▶ _Exercise brief_: Transcribe every line of text in the records below, character for character, leaving the pictures out of your answer.

▶ _Material provided_:
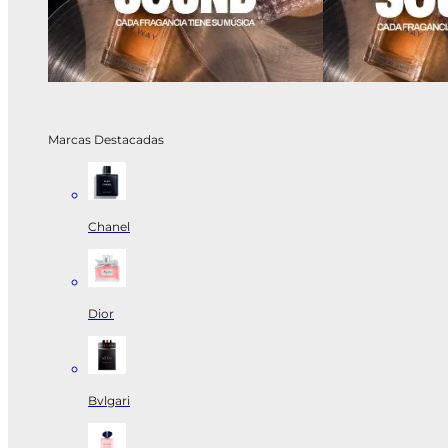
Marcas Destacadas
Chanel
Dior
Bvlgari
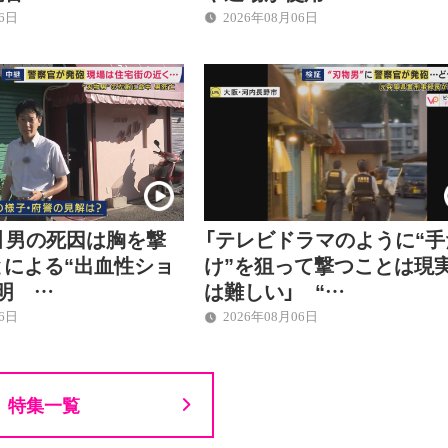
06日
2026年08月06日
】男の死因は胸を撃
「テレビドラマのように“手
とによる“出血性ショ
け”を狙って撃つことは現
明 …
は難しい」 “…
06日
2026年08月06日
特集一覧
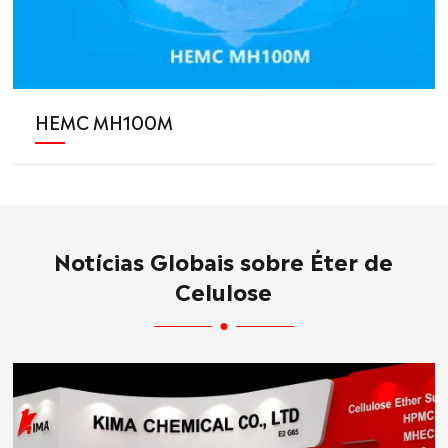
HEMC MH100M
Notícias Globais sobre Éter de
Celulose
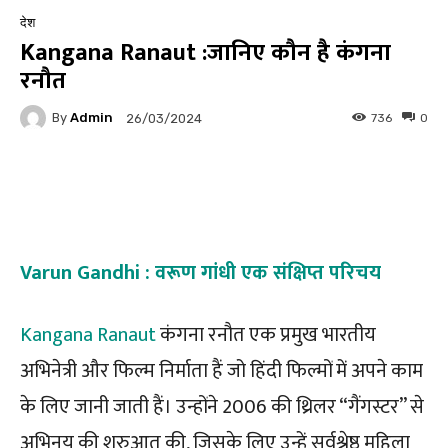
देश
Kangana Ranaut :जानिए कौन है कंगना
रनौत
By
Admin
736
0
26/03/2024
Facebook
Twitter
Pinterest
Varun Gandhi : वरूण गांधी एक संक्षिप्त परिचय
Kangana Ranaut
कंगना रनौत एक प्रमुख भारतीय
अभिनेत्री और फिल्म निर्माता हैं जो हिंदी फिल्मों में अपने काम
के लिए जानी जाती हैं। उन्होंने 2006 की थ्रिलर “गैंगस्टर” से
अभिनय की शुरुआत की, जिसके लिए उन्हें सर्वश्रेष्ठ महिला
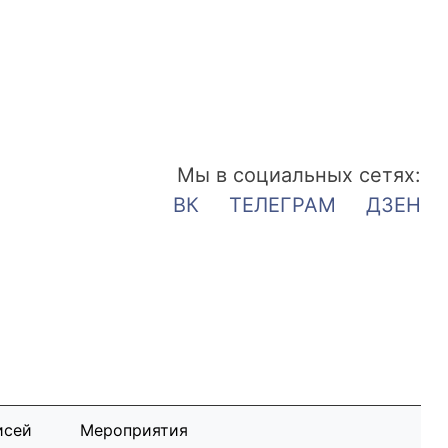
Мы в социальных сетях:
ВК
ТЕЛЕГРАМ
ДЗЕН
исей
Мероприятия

▶ _Result below_:
Marcas Destacadas
Chanel
Dior
Bvlgari
06日
2026年08月06日
】男の死因は胸を撃
「テレビドラマのように“手
とによる“出血性ショ
け”を狙って撃つことは現
明 …
は難しい」 “…
06日
2026年08月06日
特集一覧
HEMC MH100M
Notícias Globais sobre Éter de
Celulose
देश
Kangana Ranaut :जानिए कौन है कंगना
रनौत
By
Admin
736
0
26/03/2024
Facebook
Twitter
Pinterest
Varun Gandhi : वरूण गांधी एक संक्षिप्त परिचय
Kangana Ranaut
कंगना रनौत एक प्रमुख भारतीय
अभिनेत्री और फिल्म निर्माता हैं जो हिंदी फिल्मों में अपने काम
के लिए जानी जाती हैं। उन्होंने 2006 की थ्रिलर “गैंगस्टर” से
अभिनय की शुरुआत की, जिसके लिए उन्हें सर्वश्रेष्ठ महिला
Мы в социальных сетях:
ВК
ТЕЛЕГРАМ
ДЗЕН
исей
Мероприятия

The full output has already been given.